Problem to work on: The records are to be repeated in full. Every line must match.

○ ○ ○ ○ ○ ○ ○

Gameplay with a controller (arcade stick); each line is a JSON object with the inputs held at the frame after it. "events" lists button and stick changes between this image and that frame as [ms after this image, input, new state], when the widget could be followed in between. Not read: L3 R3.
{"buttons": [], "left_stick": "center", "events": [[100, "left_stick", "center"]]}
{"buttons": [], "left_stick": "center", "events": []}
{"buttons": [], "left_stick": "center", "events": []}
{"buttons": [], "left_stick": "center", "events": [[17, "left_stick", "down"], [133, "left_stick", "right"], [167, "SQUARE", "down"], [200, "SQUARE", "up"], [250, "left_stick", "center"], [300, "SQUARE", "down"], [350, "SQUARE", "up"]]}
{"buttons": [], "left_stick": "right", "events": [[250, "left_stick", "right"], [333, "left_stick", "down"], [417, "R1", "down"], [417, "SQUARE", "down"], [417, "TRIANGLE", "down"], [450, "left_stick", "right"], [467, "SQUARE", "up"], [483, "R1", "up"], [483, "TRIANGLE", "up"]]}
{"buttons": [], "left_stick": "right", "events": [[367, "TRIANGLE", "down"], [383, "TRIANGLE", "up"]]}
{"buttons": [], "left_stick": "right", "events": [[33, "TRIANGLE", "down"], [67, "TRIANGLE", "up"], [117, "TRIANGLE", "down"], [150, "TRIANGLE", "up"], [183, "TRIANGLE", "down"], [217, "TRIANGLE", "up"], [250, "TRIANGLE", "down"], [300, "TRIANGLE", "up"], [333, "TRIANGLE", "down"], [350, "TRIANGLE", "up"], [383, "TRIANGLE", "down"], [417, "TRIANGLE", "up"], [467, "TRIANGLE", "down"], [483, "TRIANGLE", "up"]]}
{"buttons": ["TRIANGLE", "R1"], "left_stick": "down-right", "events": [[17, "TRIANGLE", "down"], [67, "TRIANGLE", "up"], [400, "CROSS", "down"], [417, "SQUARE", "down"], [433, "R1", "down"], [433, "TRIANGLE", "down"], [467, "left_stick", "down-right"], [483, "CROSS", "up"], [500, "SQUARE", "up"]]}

○ ○ ○ ○ ○ ○ ○

Finished exercise:
Gameplay with a controller (arcade stick); each line is a JSON object with the inputs held at the frame after it. "events" lists button and stick changes between this image and that frame as [ms after this image, input, new state], when the widget could be followed in between. Not read: L3 R3.
{"buttons": [], "left_stick": "center", "events": [[100, "left_stick", "center"]]}
{"buttons": [], "left_stick": "center", "events": []}
{"buttons": [], "left_stick": "center", "events": []}
{"buttons": [], "left_stick": "center", "events": [[17, "left_stick", "down"], [133, "left_stick", "right"], [167, "SQUARE", "down"], [200, "SQUARE", "up"], [250, "left_stick", "center"], [300, "SQUARE", "down"], [350, "SQUARE", "up"]]}
{"buttons": [], "left_stick": "right", "events": [[250, "left_stick", "right"], [333, "left_stick", "down"], [417, "R1", "down"], [417, "SQUARE", "down"], [417, "TRIANGLE", "down"], [450, "left_stick", "right"], [467, "SQUARE", "up"], [483, "R1", "up"], [483, "TRIANGLE", "up"]]}
{"buttons": [], "left_stick": "right", "events": [[367, "TRIANGLE", "down"], [383, "TRIANGLE", "up"]]}
{"buttons": [], "left_stick": "right", "events": [[33, "TRIANGLE", "down"], [67, "TRIANGLE", "up"], [117, "TRIANGLE", "down"], [150, "TRIANGLE", "up"], [183, "TRIANGLE", "down"], [217, "TRIANGLE", "up"], [250, "TRIANGLE", "down"], [300, "TRIANGLE", "up"], [333, "TRIANGLE", "down"], [350, "TRIANGLE", "up"], [383, "TRIANGLE", "down"], [417, "TRIANGLE", "up"], [467, "TRIANGLE", "down"], [483, "TRIANGLE", "up"]]}
{"buttons": ["TRIANGLE", "R1"], "left_stick": "down-right", "events": [[17, "TRIANGLE", "down"], [67, "TRIANGLE", "up"], [400, "CROSS", "down"], [417, "SQUARE", "down"], [433, "R1", "down"], [433, "TRIANGLE", "down"], [467, "left_stick", "down-right"], [483, "CROSS", "up"], [500, "SQUARE", "up"]]}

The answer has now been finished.